Margolis D S, McMillen M A, Hashmi H, Wasson D W, MacArthur J D
Yale Affiliate Regional Surgery Residency, Bridgeport, Connecticut.
Surg Gynecol Obstet. 1992 Feb;174(2):109-13.
While quadrantectomy or lumpectomy with axillary node sampling and dissection, or both, has been shown to be an equivalent alternative to modified radical mastectomy, some surgeons have begun to omit axillary dissection altogether in patients with extremely small tumors, believing that the axilla is unlikely to be involved. In reviewing the incidence of axillary involvement with 69 nonpalpable primary tumors in one community for nine years, 20 per cent of patients with invasive carcinoma had axillary involvement. In a four year review of the Connecticut Tumor Registry, we identified 137 instances of quite small invasive carcinoma of the breast that were 1 millimeter or less. Sixteen per cent of these patients had axillary involvement. The survival of patients with nonpalpable primary tumors and axillary involvement was no different than patients with palpable primary tumors and axillary involvement. Regardless of how small the primary tumor, the incidence of axillary disease is significant and failure to evaluate the axilla will result in understaging and inappropriate decisions about adjuvant therapy.

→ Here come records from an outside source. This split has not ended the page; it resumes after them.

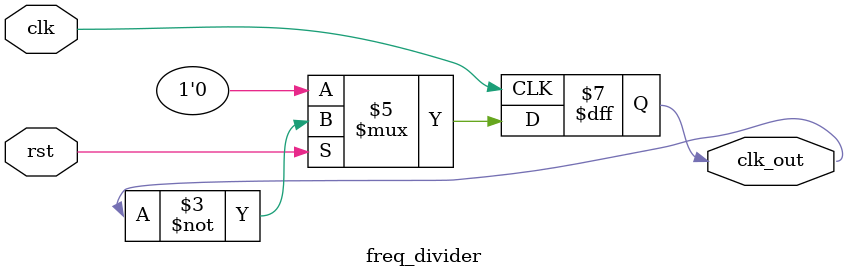
<source format=v>
`timescale 1ns / 1ps


module freq_divider(
    input clk,rst,
    output reg clk_out
    );
    always@(posedge clk)
    if(!rst)
    clk_out<=1'b0;
    else
    clk_out<=~clk_out;
endmodule

</source>
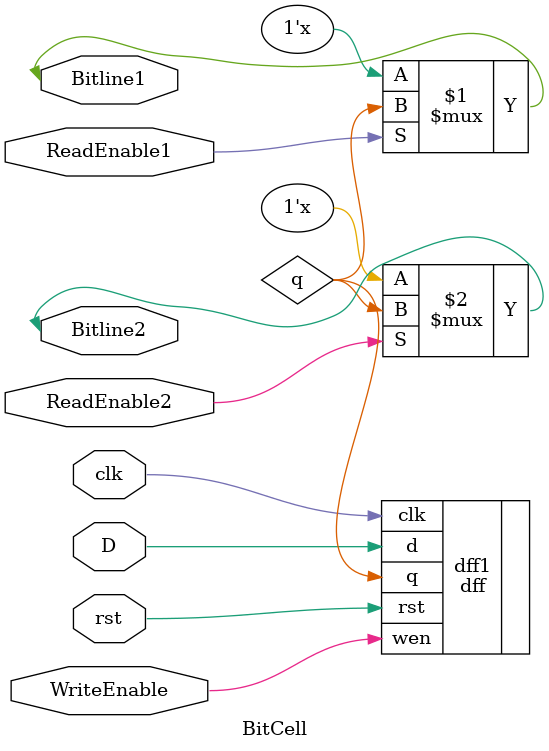
<source format=sv>
module BitCell( input clk,  input rst, input D, input WriteEnable, input ReadEnable1, input ReadEnable2, 
		inout Bitline1, inout Bitline2);

wire q; // Output of DFF

dff dff1(.q(q), .d(D), .wen(WriteEnable), .clk(clk), .rst(rst));

assign Bitline1 = (ReadEnable1) ? q : 1'bz;
assign Bitline2 = (ReadEnable2) ? q : 1'bz;

endmodule

</source>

虽然象限切除术或乳房肿瘤切除术加腋窝淋巴结取样和清扫术,或两者兼施,已被证明是改良根治性乳房切除术的等效替代方法,但一些外科医生已开始在肿瘤极小的患者中完全省略腋窝清扫术,他们认为腋窝不太可能受累。在对一个社区中69例不可触及的原发性肿瘤进行为期九年的腋窝受累发生率回顾时,20%的浸润性癌患者有腋窝受累。在对康涅狄格肿瘤登记处进行的为期四年的回顾中,我们确定了137例直径为1毫米或更小的相当小的乳腺浸润性癌病例。这些患者中有16%有腋窝受累。不可触及原发性肿瘤且有腋窝受累的患者的生存率与可触及原发性肿瘤且有腋窝受累的患者并无差异。无论原发性肿瘤有多小,腋窝疾病的发生率都很高,不评估腋窝会导致分期不足以及关于辅助治疗的不恰当决策。